Oui, tout à fait, et son cercueil a été rouvert en France, où il y a eu une autopsie qui a donné comme précision qu’il avait été tué de neuf projectiles. Je vais être très franche, j'ai vu les photos de l'autopsie, c'est un carnage. Et il y a toute l'analyse des balles, des projectiles qui ont été utilisés, qui sont des projectiles de kalachnikov. Mais voilà, nous, on aura toujours un grand doute, c'est finalement de savoir par qui a-t-il été tué ? Par les terroristes ou par l'armée algérienne ? Ça ne changera rien à la finalité, mais c'est vrai que c'était une question qu'on s'est posée.

Le chef du groupe terroriste qui a attaqué In Amenas, c'était Mokhtar Belmokhtar, qui, lui-même, a été tué deux ans et demi plus tard dans le bombardement par des avions occidentaux de sa base de repli dans le désert libyen. Est-ce que vous regrettez sa mort ?

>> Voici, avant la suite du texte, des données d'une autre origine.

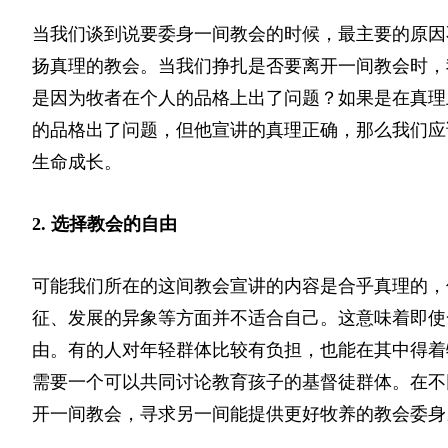
当我们谈到说要委身一间教会的时候，最主要的原因
扬真理的教会。当我们挣扎是否要离开一间教会时，
是因为牧者在个人的品格上出了问题？如果是在真理
的品格出了问题，但他宣讲的真理正确，那么我们应
生命成长。
2. 选择教会的自由
可能我们所在的这间教会宣讲的内容是合乎真理的，
征、发展的异象等方面并不适合自己。这意味着即使
由。有的人对年轻群体比较有负担，也能在其中得着
需要一个可以共同讨论教育孩子的基督徒群体。在不
开一间教会，寻求另一间能提供更好牧养的教会委身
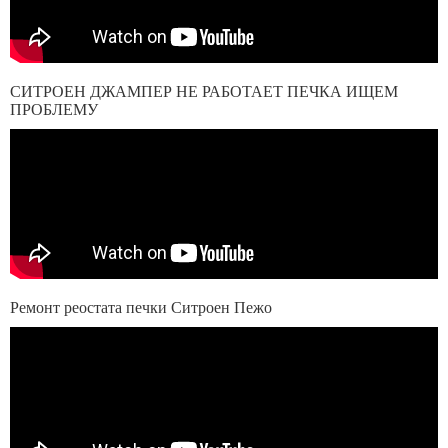
СИТРОЕН ДЖАМПЕР НЕ РАБОТАЕТ ПЕЧКА ИЩЕМ
ПРОБЛЕМУ
Ремонт реостата печки Ситроен Пежо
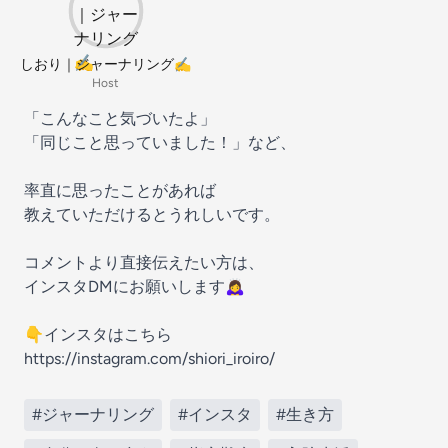
しおり｜ジャーナリング✍️
Host
「こんなこと気づいたよ」
「同じこと思っていました！」など、
率直に思ったことがあれば
教えていただけるとうれしいです。
コメントより直接伝えたい方は、
インスタDMにお願いします🙇‍♀️
👇インスタはこちら
https://instagram.com/shiori_iroiro/
#ジャーナリング
#インスタ
#生き方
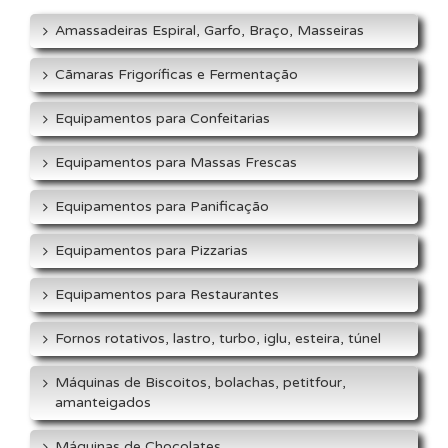
Amassadeiras Espiral, Garfo, Braço, Masseiras
Cãmaras Frigoríficas e Fermentação
Equipamentos para Confeitarias
Equipamentos para Massas Frescas
Equipamentos para Panificação
Equipamentos para Pizzarias
Equipamentos para Restaurantes
Fornos rotativos, lastro, turbo, iglu, esteira, túnel
Máquinas de Biscoitos, bolachas, petitfour,
amanteigados
Máquinas de Chocolates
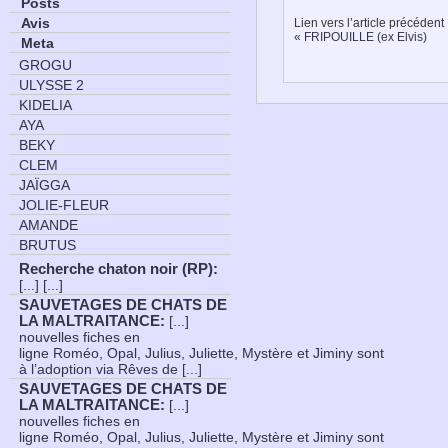
Posts
Avis
Lien vers l’article précédent
«
FRIPOUILLE (ex Elvis)
Meta
GROGU
ULYSSE 2
KIDELIA
AYA
BEKY
CLEM
JAÏGGA
JOLIE-FLEUR
AMANDE
BRUTUS
Recherche chaton noir (RP)
:
[...] [...]
SAUVETAGES DE CHATS DE
LA MALTRAITANCE
:
[...]
nouvelles fiches en
ligne Roméo, Opal, Julius, Juliette, Mystère et Jiminy sont
à l’adoption via Rêves de [...]
SAUVETAGES DE CHATS DE
LA MALTRAITANCE
:
[...]
nouvelles fiches en
ligne Roméo, Opal, Julius, Juliette, Mystère et Jiminy sont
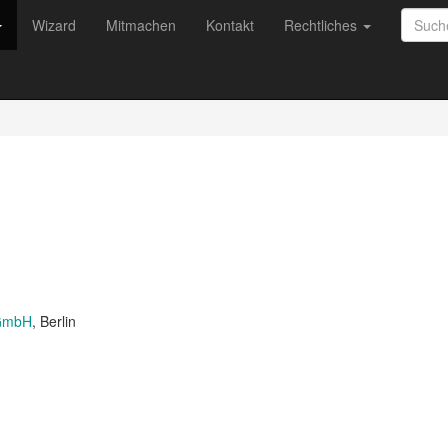
Wizard
Mitmachen
Kontakt
Rechtliches
 GmbH
, Berlin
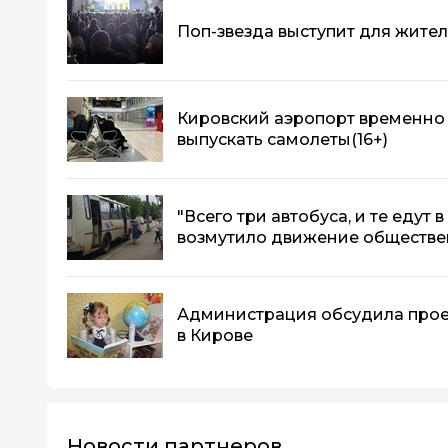
Поп-звезда выступит для жите
Кировский аэропорт временно 
выпускать самолеты
(16+)
"Всего три автобуса, и те едут 
возмутило движение обществе
Администрация обсудила прое
в Кирове
Новости партнеров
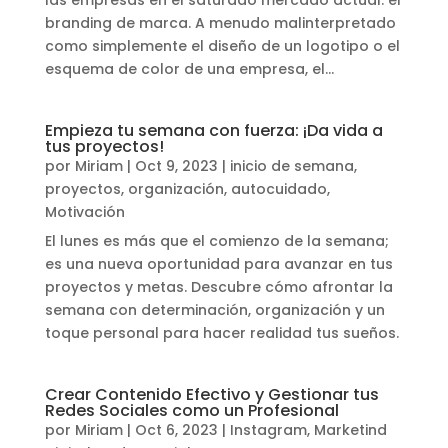
las empresas en el saturado mercado actual: el
branding de marca. A menudo malinterpretado
como simplemente el diseño de un logotipo o el
esquema de color de una empresa, el...
Empieza tu semana con fuerza: ¡Da vida a
tus proyectos!
por
Miriam
|
Oct 9, 2023
|
inicio de semana,
proyectos, organización, autocuidado
,
Motivación
El lunes es más que el comienzo de la semana;
es una nueva oportunidad para avanzar en tus
proyectos y metas. Descubre cómo afrontar la
semana con determinación, organización y un
toque personal para hacer realidad tus sueños.
Crear Contenido Efectivo y Gestionar tus
Redes Sociales como un Profesional
por
Miriam
|
Oct 6, 2023
|
Instagram
,
Marketind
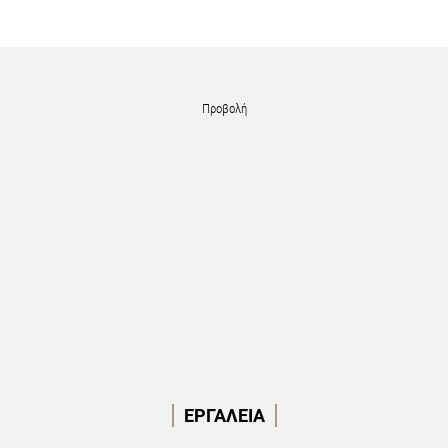
Προβολή
ΕΡΓΑΛΕΙΑ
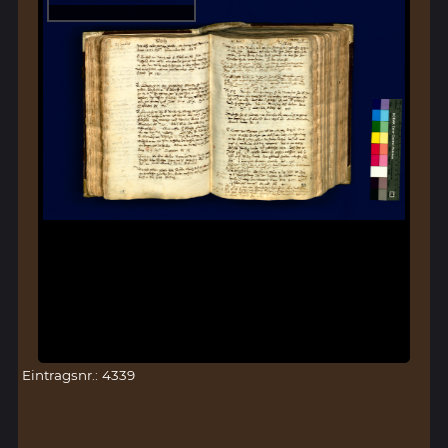
Eintragsnr.: 4339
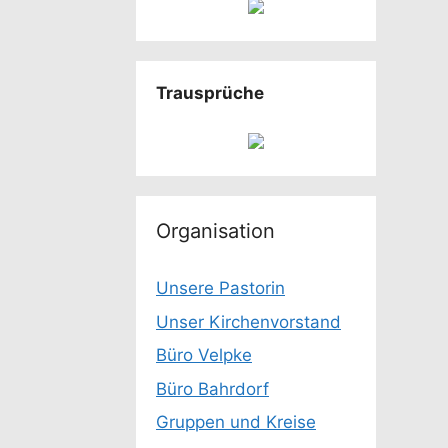
Trausprüche
Organisation
Unsere Pastorin
Unser Kirchenvorstand
Büro Velpke
Büro Bahrdorf
Gruppen und Kreise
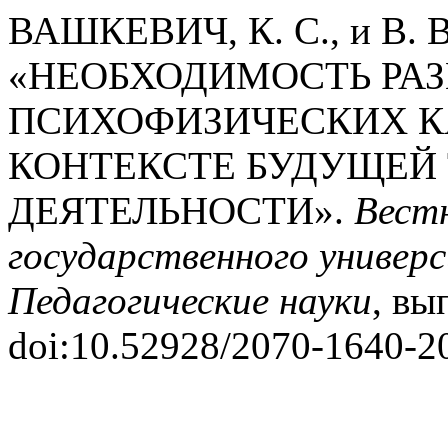
ВАШКЕВИЧ, К. С., и В. 
«НЕОБХОДИМОСТЬ РА
ПСИХОФИЗИЧЕСКИХ К
КОНТЕКСТЕ БУДУЩЕЙ
ДЕЯТЕЛЬНОСТИ».
Вест
государственного универс
Педагогические науки
, вы
doi:10.52928/2070-1640-2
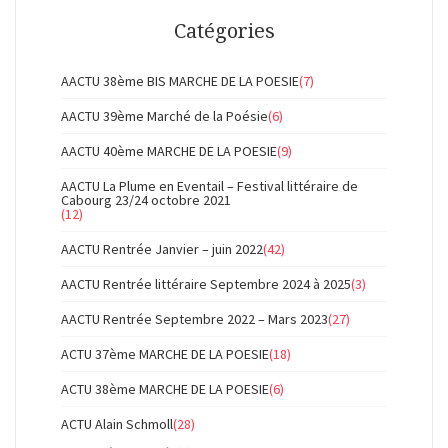
Catégories
AACTU 38ème BIS MARCHE DE LA POESIE
(7)
AACTU 39ème Marché de la Poésie
(6)
AACTU 40ème MARCHE DE LA POESIE
(9)
AACTU La Plume en Eventail – Festival littéraire de
Cabourg 23/24 octobre 2021
(12)
AACTU Rentrée Janvier – juin 2022
(42)
AACTU Rentrée littéraire Septembre 2024 à 2025
(3)
AACTU Rentrée Septembre 2022 – Mars 2023
(27)
ACTU 37ème MARCHE DE LA POESIE
(18)
ACTU 38ème MARCHE DE LA POESIE
(6)
ACTU Alain Schmoll
(28)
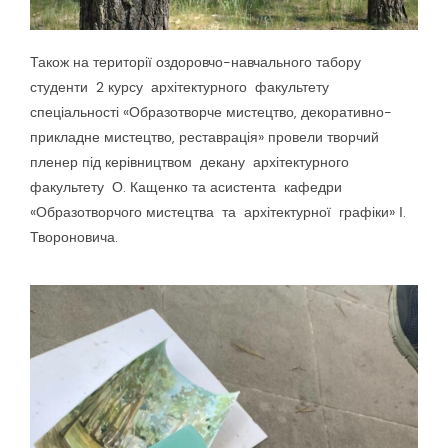
Також на території оздоровчо-навчального табору
студенти 2 курсу архітектурного факультету
спеціальності «Образотворче мистецтво, декоративно-
прикладне мистецтво, реставрація» провели творчий
пленер під керівництвом декану архітектурного
факультету О. Кащенко та асистента кафедри
«Образотворчого мистецтва та архітектурної графіки» І.
Твороновича.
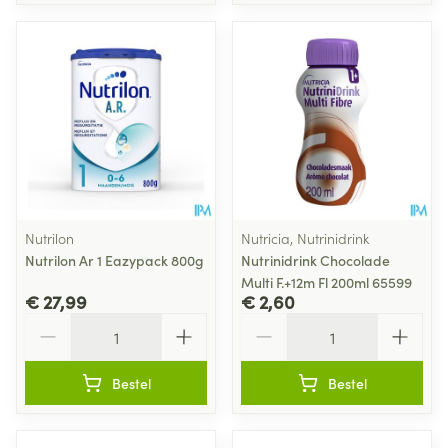
Nutrilon
Nutricia, Nutrinidrink
Nutrilon Ar 1 Eazypack 800g
Nutrinidrink Chocolade
Multi F.+12m Fl 200ml 65599
€ 27,99
€ 2,60
Aantal
Aantal
Bestel
Bestel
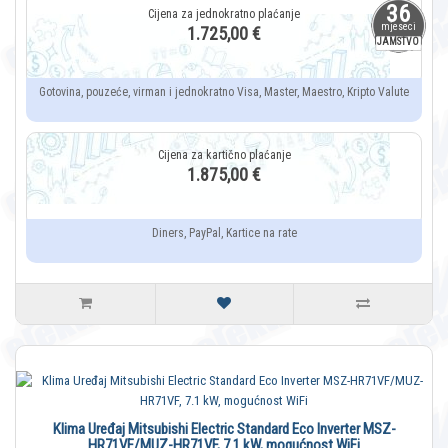
36
mjeseci
1.725,00 €
JAMSTVO
Gotovina, pouzeće, virman i jednokratno Visa, Master, Maestro, Kripto Valute
1.875,00 €
Diners, PayPal, Kartice na rate
Klima Uređaj Mitsubishi Electric Standard Eco Inverter MSZ-
HR71VF/MUZ-HR71VF, 7.1 kW, mogućnost WiFi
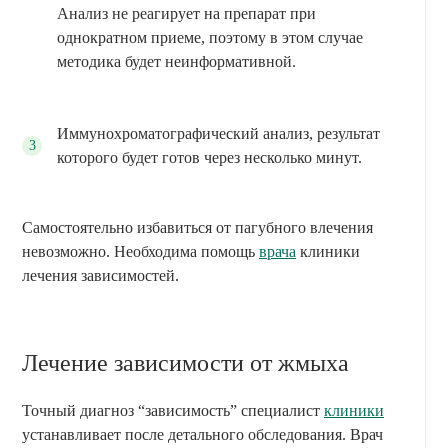
Анализ не реагирует на препарат при
однократном приеме, поэтому в этом случае
методика будет неинформативной.
Иммунохроматографический анализ, результат
которого будет готов через несколько минут.
Самостоятельно избавиться от пагубного влечения
невозможно. Необходима помощь
врача
клиники
лечения зависимостей.
Лечение зависимости от жмыха
Точный диагноз “зависимость” специалист
клиники
устанавливает после детального обследования. Врач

Pas du tout. Je n'ai pas de sentiment de haine. Enfin, je dis « je », mais c'est ma famille. Nous n'avons ni un sentiment de haine, ni un sentiment de vengeance. Donc, je vais dire que je ne m’appesantis pas sur son sort. De même que m'a été posée la question par des amis proches qui m'ont dit, « tu vas à un procès où la peine de mort existe ». Oui, mais je ne rentre pas dans ce débat-là. Moi, je viens d'un pays où la peine de mort a été abolie. Je ne vais pas me réjouir d'une peine de mort potentielle dans un autre pays, mais j'avoue que ça n'est pas mon sujet en y allant.